I need to create a report which will calculate the Year to date information and the Prior year Year to date information and show it along with the current month and the prior year for the current month.

I created individual queries to gather the information and each appears to run correctly on its own, but when I join the queries together using an inner join, instead of getting the 3500 records I was expecting, I got over 2 million.

Do you have any suggestions on how to correct this, or an easier way of doing it?

I am sure this is probably something simple that I am trying to make complicated.
 
Did you remember to join on both

SCode AND on FMonth?
 
Welcome to AWF! :)

If you sort based on SCode do you get lots of duplicate records?
 
Thank you for the welcome.

I originally had the queries joined by the scode, and the month, but I got two different types of errors. One was an overflow and the other was something like you can't do this because it uses more than the allowed 2gig of temporary memory.

And yes I get tons of duplicate records.. oh wait. grrr.. yes I get tons and tons of duplicate records.
 
There must be a join from the other queries that's causing the overflow.

To get rid of the duplicates, you need the DISTINCT predicate and you apply this in the SQL view of the query. Have a look at this:

http://www.techonthenet.com/sql/distinct.php

Once you've applied Distinct, try joining based on both fields again.
 
Ok. I looked that over, it helped.

I got the record count down to 27400 now. Lots better than millions, lol. I am going to go back and look at the other queries and see if I need to do the same thing. I have never combined so many queries to make 1 single report.

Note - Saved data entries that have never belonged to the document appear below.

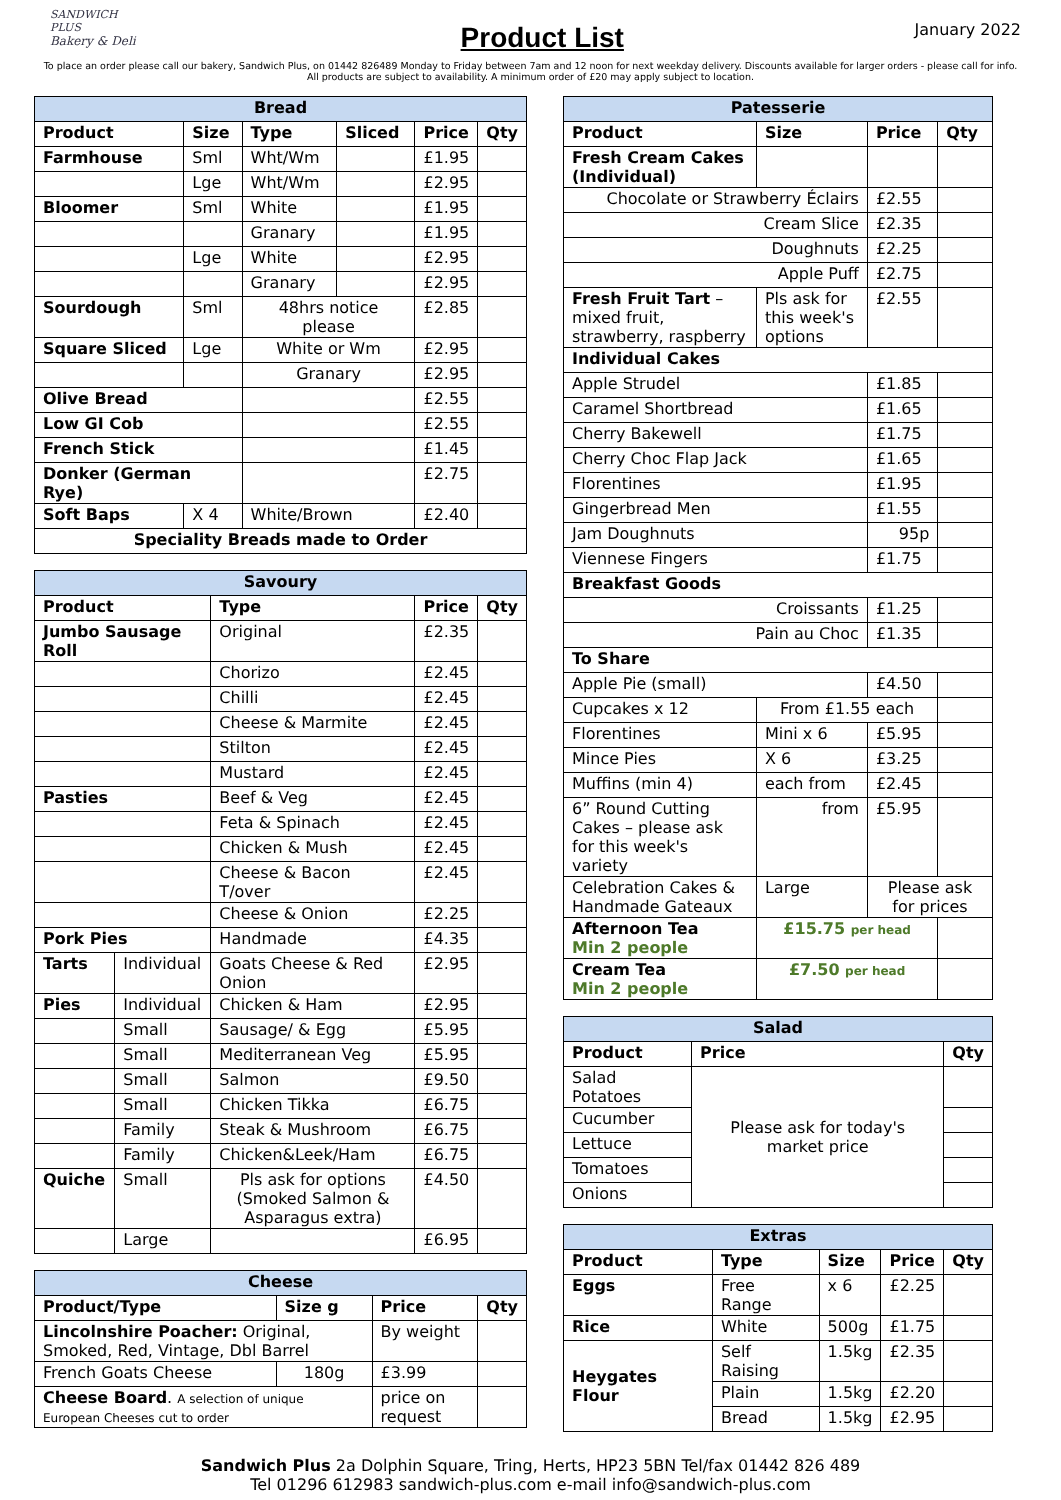SANDWICH
PLUS
Bakery & Deli
Product List
January 2022
To place an order please call our bakery, Sandwich Plus, on 01442 826489 Monday to Friday between 7am and 12 noon for next weekday delivery. Discounts available for larger orders - please call for info. All products are subject to availability. A minimum order of £20 may apply subject to location.
| Bread | | | | | |
| --- | --- | --- | --- | --- | --- |
| Product | Size | Type | Sliced | Price | Qty |
| Farmhouse | Sml | Wht/Wm | | £1.95 | |
| | Lge | Wht/Wm | | £2.95 | |
| Bloomer | Sml | White | | £1.95 | |
| | | Granary | | £1.95 | |
| | Lge | White | | £2.95 | |
| | | Granary | | £2.95 | |
| Sourdough | Sml | 48hrs notice please | | £2.85 | |
| Square Sliced | Lge | White or Wm | | £2.95 | |
| | | Granary | | £2.95 | |
| Olive Bread | | | | £2.55 | |
| Low GI Cob | | | | £2.55 | |
| French Stick | | | | £1.45 | |
| Donker (German Rye) | | | | £2.75 | |
| Soft Baps | X 4 | White/Brown | | £2.40 | |
| Speciality Breads made to Order | | | | | |
| Savoury | | | | |
| --- | --- | --- | --- | --- |
| Product | | Type | Price | Qty |
| Jumbo Sausage Roll | | Original | £2.35 | |
| | | Chorizo | £2.45 | |
| | | Chilli | £2.45 | |
| | | Cheese & Marmite | £2.45 | |
| | | Stilton | £2.45 | |
| | | Mustard | £2.45 | |
| Pasties | | Beef & Veg | £2.45 | |
| | | Feta & Spinach | £2.45 | |
| | | Chicken & Mush | £2.45 | |
| | | Cheese & Bacon T/over | £2.45 | |
| | | Cheese & Onion | £2.25 | |
| Pork Pies | | Handmade | £4.35 | |
| Tarts | Individual | Goats Cheese & Red Onion | £2.95 | |
| Pies | Individual | Chicken & Ham | £2.95 | |
| | Small | Sausage/ & Egg | £5.95 | |
| | Small | Mediterranean Veg | £5.95 | |
| | Small | Salmon | £9.50 | |
| | Small | Chicken Tikka | £6.75 | |
| | Family | Steak & Mushroom | £6.75 | |
| | Family | Chicken&Leek/Ham | £6.75 | |
| Quiche | Small | Pls ask for options (Smoked Salmon & Asparagus extra) | £4.50 | |
| | Large | | £6.95 | |
| Cheese | | | |
| --- | --- | --- | --- |
| Product/Type | Size g | Price | Qty |
| Lincolnshire Poacher: Original, Smoked, Red, Vintage, Dbl Barrel | | By weight | |
| French Goats Cheese | 180g | £3.99 | |
| Cheese Board . A selection of unique European Cheeses cut to order | | price on request | |
| Patesserie | | | |
| --- | --- | --- | --- |
| Product | Size | Price | Qty |
| Fresh Cream Cakes (Individual) | | | |
| Chocolate or Strawberry Éclairs | | £2.55 | |
| Cream Slice | | £2.35 | |
| Doughnuts | | £2.25 | |
| Apple Puff | | £2.75 | |
| Fresh Fruit Tart – mixed fruit, strawberry, raspberry | Pls ask for this week's options | £2.55 | |
| Individual Cakes | | | |
| Apple Strudel | | £1.85 | |
| Caramel Shortbread | | £1.65 | |
| Cherry Bakewell | | £1.75 | |
| Cherry Choc Flap Jack | | £1.65 | |
| Florentines | | £1.95 | |
| Gingerbread Men | | £1.55 | |
| Jam Doughnuts | | 95p | |
| Viennese Fingers | | £1.75 | |
| Breakfast Goods | | | |
| Croissants | | £1.25 | |
| Pain au Choc | | £1.35 | |
| To Share | | | |
| Apple Pie (small) | | £4.50 | |
| Cupcakes x 12 | From £1.55 each | | |
| Florentines | Mini x 6 | £5.95 | |
| Mince Pies | X 6 | £3.25 | |
| Muffins (min 4) | each from | £2.45 | |
| 6” Round Cutting Cakes – please ask for this week's variety | from | £5.95 | |
| Celebration Cakes & Handmade Gateaux | Large | Please ask for prices | |
| Afternoon Tea Min 2 people | £15.75 per head | | |
| Cream Tea Min 2 people | £7.50 per head | | |
| Salad | | |
| --- | --- | --- |
| Product | Price | Qty |
| Salad Potatoes | Please ask for today's market price | |
| Cucumber | | |
| Lettuce | | |
| Tomatoes | | |
| Onions | | |
| Extras | | | | |
| --- | --- | --- | --- | --- |
| Product | Type | Size | Price | Qty |
| Eggs | Free Range | x 6 | £2.25 | |
| Rice | White | 500g | £1.75 | |
| Heygates Flour | Self Raising | 1.5kg | £2.35 | |
| | Plain | 1.5kg | £2.20 | |
| | Bread | 1.5kg | £2.95 | |
Sandwich Plus 2a Dolphin Square, Tring, Herts, HP23 5BN Tel/fax 01442 826 489
Tel 01296 612983 sandwich-plus.com e-mail info@sandwich-plus.com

You guys are great.. thank you. Hopefully I will be able to help you also. I am pretty good with Access, but I start making mistakes when I look at stuff too long.
 
There may just be some joins you've created in the other queries which is pulling in more than necessary. Maybe an outter join. Look into what's causing the extra records in the other queries first before resorting to distinct.

Glad we could help.
 
Good news, lol. The structure of the tables is changing and that includes data changes also.